In 1972, the Flying Scotsman concluded its American tour by shuttling back and forth on a stretch of track adjacent to the Embarcadero and near Fisherman's Wharf. Its owner, Alan Pegler, ran out of funds and the Flying Scotsman spent most of 1972 stored at an army base in Stockton, California.

In November 1975, the American Freedom Train, pulled by former Southern Pacific locomotive No. 4449, visited San Francisco. For public viewing, the train's cars were switched to the Presidio by the Belt line. No. 4449 itself remained on display at Aquatic Park near the foot of Hyde Street.

In March 1977, Canadian Pacific Royal Hudson No. 2860 visited the State Belt while heading to Los Angeles.

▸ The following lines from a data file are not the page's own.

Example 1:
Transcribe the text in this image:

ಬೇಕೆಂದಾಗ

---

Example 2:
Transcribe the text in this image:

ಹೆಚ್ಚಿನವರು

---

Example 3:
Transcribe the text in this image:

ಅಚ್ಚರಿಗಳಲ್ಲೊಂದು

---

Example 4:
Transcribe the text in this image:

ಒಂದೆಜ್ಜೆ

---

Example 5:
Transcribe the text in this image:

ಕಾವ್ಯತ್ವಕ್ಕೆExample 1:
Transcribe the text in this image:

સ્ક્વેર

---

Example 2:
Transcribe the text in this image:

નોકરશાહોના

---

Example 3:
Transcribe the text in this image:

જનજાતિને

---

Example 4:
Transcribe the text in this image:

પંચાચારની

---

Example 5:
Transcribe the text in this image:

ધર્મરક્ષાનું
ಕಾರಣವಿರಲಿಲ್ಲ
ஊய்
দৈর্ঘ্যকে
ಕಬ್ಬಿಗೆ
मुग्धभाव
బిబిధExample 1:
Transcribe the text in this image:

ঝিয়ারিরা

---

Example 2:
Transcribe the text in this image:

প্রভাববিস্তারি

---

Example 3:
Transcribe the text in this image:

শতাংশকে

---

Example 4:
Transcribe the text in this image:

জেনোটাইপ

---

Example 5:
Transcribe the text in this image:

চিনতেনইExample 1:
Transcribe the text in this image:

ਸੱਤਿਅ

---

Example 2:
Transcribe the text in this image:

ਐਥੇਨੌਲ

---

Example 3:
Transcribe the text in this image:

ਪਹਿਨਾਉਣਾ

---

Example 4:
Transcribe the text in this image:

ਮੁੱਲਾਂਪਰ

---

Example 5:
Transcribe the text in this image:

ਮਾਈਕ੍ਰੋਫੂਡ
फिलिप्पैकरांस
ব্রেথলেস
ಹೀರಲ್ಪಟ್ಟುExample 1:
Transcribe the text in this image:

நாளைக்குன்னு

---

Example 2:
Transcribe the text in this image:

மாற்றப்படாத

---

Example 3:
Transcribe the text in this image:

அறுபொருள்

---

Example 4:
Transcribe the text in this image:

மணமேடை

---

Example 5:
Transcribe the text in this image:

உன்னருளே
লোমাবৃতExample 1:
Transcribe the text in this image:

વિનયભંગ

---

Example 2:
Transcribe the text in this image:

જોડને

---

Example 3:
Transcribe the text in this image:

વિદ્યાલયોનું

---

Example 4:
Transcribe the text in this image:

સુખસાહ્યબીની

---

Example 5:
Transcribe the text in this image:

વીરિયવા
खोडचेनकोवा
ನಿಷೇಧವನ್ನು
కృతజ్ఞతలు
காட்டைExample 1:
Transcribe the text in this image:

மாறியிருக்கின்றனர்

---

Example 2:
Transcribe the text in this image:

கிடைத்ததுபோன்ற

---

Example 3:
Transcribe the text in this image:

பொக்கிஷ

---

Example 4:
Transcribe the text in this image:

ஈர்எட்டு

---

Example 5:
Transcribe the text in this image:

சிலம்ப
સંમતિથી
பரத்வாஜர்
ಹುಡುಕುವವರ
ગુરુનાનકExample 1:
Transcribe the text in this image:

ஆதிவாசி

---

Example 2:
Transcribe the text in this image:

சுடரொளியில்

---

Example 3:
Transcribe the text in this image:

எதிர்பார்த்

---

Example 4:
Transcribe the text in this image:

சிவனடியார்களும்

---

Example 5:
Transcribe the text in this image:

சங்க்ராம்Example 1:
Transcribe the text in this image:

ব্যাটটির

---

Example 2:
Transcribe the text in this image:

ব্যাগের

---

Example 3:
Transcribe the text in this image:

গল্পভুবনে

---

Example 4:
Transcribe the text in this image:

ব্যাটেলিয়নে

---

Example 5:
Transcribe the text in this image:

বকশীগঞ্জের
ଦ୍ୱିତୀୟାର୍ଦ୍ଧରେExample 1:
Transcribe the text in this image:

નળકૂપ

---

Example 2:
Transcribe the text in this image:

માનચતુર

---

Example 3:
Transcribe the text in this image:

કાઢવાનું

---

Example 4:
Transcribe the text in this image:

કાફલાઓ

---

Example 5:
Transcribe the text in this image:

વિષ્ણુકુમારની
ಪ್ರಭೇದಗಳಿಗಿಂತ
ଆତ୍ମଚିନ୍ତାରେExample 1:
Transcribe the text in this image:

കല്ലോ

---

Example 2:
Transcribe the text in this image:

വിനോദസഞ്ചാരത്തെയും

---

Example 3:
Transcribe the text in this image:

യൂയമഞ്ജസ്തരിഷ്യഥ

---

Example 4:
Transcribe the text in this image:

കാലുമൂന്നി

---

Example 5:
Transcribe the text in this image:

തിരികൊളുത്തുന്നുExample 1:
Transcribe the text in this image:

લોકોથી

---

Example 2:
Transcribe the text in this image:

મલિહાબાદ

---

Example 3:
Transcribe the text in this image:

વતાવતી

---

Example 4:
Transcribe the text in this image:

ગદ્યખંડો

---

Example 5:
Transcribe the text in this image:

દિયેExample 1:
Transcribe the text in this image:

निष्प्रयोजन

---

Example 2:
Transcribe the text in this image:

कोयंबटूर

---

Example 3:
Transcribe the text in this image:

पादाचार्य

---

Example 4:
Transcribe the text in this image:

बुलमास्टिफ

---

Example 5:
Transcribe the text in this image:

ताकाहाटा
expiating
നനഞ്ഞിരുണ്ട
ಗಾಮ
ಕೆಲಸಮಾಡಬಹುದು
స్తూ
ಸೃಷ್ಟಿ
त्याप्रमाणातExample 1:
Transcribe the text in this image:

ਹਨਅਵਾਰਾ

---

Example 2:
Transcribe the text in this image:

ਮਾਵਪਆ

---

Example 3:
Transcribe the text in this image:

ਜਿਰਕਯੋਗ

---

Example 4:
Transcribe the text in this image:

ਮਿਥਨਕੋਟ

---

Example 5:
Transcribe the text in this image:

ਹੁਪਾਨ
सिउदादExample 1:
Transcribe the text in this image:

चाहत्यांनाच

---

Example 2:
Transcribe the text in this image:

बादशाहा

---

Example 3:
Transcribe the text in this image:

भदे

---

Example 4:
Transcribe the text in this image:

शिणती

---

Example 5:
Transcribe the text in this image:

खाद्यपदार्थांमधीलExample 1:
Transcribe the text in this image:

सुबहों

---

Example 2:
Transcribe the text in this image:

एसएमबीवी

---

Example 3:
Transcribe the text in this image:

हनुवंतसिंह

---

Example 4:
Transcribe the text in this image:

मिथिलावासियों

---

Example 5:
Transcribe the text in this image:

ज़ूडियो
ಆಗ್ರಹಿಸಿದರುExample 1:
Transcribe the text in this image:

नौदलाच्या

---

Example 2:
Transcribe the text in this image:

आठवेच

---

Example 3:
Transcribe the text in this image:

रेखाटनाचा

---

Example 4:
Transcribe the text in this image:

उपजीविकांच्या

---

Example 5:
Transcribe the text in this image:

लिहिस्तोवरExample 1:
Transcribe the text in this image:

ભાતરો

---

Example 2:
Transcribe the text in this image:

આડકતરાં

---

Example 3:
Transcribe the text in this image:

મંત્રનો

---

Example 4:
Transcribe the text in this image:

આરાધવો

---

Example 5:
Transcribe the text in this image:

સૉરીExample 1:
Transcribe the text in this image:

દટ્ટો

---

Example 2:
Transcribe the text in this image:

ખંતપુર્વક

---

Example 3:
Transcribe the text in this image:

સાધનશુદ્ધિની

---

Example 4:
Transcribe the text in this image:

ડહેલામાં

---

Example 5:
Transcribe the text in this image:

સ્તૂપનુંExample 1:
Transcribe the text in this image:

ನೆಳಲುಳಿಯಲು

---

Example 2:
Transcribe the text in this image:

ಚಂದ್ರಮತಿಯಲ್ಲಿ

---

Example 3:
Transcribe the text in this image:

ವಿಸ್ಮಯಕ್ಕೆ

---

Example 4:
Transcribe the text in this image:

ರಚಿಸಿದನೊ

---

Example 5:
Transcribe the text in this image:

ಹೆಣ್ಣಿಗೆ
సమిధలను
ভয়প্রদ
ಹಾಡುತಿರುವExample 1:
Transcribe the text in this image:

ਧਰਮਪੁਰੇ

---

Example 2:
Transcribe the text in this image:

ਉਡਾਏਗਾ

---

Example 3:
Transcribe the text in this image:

In 1987, the tracks along the Embarcadero just south of Sansome Street hosted Railfair ’87. Diesel and steam locomotives, including V&T's J.W. Bowker (a 2-4-0 locomotive), were on display.

==Steam Locomotive #4==

Currently, locomotive #4 is being restored by the San Francisco Trains group, with larger plans to change the old Bayshore Roundhouse, originally owned by Southern Pacific, to a historic community destination. Due to work on the Roundhouse, it has been listed on the National Register of Historic Places.